Heresy is a difficult pill to swallow but it goes down easier with a modicum of orthodoxy. So, I’ll begin by confessing that once upon a time the Daily Show was a species of religious observance for me. There were few more avid fans and — run if need be — bets were that by 10:55 I was firmly planted in front of the TV. This October, I attended Steward’s rally in D.C., but, by that point my attendance was largely perfunctory. Stewart hadn’t changed – if anything the Rally to Restore Sanity was a more spectacular elaboration of the themes that had defined him for the past decade. However, the ground on which he stood had shifted too rapidly for Stewart to keep pace. His critique of irrationality was cogent when our commander-in-chief was a religious extremist careening off a ledge because of his almost inhuman capacity to ignore plain facts. Now, as the left searches for a positive agenda, the idea that we should just “be sane” sounds insipid.
Much of the bewilderment which has seeped into the left recently stems from an unwillingness to recognize the truth which the last couple years has demonstrated – that reason will not bring us together. For so long we naively believed that if Americans were well educated and rational we would all fall behind the smart course of action. We should have known better. It’s perfectly reasonable for your boss to make his business more efficient by cutting labor costs, but it’s hardly rational, oftentimes not even possible, for you to support yourself with a minimum wage job. Our society is composed of distinct, even inimical, interests and our old faith in logical persuasion’s capacity to create a consensus is more fanciful than any of the stories in the Old Testament. The weakness of “reasonableness” as a political platform became obvious within a year of Obama taking office. Many social liberals were upset that Obama put all of his political capital into healthcare — a reform that the well-to-do often cared little for — and not enough into gay rights. People of color resented the fact that he seemed to ignore the distinctive issues they faced. Environmentalists found scant offerings in Obama’s agenda. Because Obama came in with exceptional political power, he was able to win enough victories to prevent discontent in the liberal coalition from erupting into mutiny, but the fissures in the coalition were evident. Far from uniting all Americans behind a platform, “reasonableness” couldn’t even create a coherent agenda amongst Democratic Party activists.
Nowhere, though, were the weaknesses of liberalism more evident than in the flagship reform of the Obama administration: healthcare. Liberals tried to appeal to everyone, but the result was a pluralistic, patchwork reform that actually satisfied no one. The law was replete with subsidies for the health insurance industry. It left intact the substantial profits of doctors. It certainly dare not deal with the employer-provided healthcare system, even though it puts powers over life and death into the private sector that we would cringe at granting to the state. The only people on the hook are the poor, who are now required to buy healthcare with few new tools to acquire it. That the reform which emerged was so similar to those proposed by conservatives over the past 20 years was no accident. The loudest voices in the cacophony of pluralist democracy are those of the wealthy and powerful. Republicans bluntly represent society’s elite; Democrats, by aiming to represent all Americans, intentionally or not, end up doing the same.

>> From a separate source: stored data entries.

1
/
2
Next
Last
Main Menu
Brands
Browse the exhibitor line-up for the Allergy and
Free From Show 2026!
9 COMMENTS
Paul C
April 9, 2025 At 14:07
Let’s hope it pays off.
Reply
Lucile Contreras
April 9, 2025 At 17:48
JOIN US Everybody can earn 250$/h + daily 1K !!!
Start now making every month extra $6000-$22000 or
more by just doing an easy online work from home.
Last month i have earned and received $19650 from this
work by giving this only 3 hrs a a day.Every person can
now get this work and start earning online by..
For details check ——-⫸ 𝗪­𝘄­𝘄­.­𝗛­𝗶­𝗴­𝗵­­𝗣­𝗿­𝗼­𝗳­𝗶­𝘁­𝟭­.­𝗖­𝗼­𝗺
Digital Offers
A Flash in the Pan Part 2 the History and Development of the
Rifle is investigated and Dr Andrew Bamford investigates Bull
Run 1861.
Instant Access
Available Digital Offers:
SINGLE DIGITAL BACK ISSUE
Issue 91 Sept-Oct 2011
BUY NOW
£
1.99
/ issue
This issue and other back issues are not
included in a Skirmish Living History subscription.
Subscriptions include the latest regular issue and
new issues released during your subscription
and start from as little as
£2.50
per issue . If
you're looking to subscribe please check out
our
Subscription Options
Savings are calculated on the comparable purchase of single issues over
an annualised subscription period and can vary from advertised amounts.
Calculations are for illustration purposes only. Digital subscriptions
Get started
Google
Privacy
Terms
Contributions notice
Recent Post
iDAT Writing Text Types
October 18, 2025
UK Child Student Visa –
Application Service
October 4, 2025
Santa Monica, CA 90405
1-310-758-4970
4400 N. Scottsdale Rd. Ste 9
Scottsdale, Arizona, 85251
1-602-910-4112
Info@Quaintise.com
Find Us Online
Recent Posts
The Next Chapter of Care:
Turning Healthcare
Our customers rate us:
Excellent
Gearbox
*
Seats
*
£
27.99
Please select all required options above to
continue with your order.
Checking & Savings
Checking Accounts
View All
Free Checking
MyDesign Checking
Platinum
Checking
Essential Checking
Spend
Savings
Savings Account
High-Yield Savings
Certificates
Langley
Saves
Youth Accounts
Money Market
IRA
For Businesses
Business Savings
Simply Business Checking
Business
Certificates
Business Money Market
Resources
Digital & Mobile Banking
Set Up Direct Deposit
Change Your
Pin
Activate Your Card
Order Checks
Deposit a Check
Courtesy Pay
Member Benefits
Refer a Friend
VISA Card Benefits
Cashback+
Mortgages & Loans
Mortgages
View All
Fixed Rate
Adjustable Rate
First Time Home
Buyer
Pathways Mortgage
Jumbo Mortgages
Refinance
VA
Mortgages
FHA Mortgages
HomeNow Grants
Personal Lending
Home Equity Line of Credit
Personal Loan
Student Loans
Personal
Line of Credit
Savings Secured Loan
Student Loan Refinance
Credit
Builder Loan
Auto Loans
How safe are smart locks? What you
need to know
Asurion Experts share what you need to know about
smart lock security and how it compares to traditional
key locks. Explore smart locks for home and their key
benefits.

In one line of his inaugural address, Obama summarized, with impressive succinctness, the premise of American liberalism: “The question we ask today is not whether our government is too big or too small, but whether it works.” Smart, efficient government will work for the benefit of all. Real politics, though, requires taking sides. If you ask Halliburton or the millionaires whose mansions are now legally exempt from foreclosure, they’ll tell you government under the Bush Administration worked very well. The half-educated farmers who formed the Populist Party demonstrated an admirable acuity for politics when they demanded that government bend to the will of an alliance of farmers and workers. Even Franklin Roosevelt, to whom the current cadre of liberals owes a significant intellectual debt, railed against “economic royalists” and suggested that the true Americans were those who built the country with their hands. Both understood that politics is never just about whether or not government works, but who it works for. The whole science of government can fairly be summarized in a single question: who is it to govern? Everything beyond that is window dressing. Until the left recognizes that, it has little grounds to claim the mantle of intelligent government.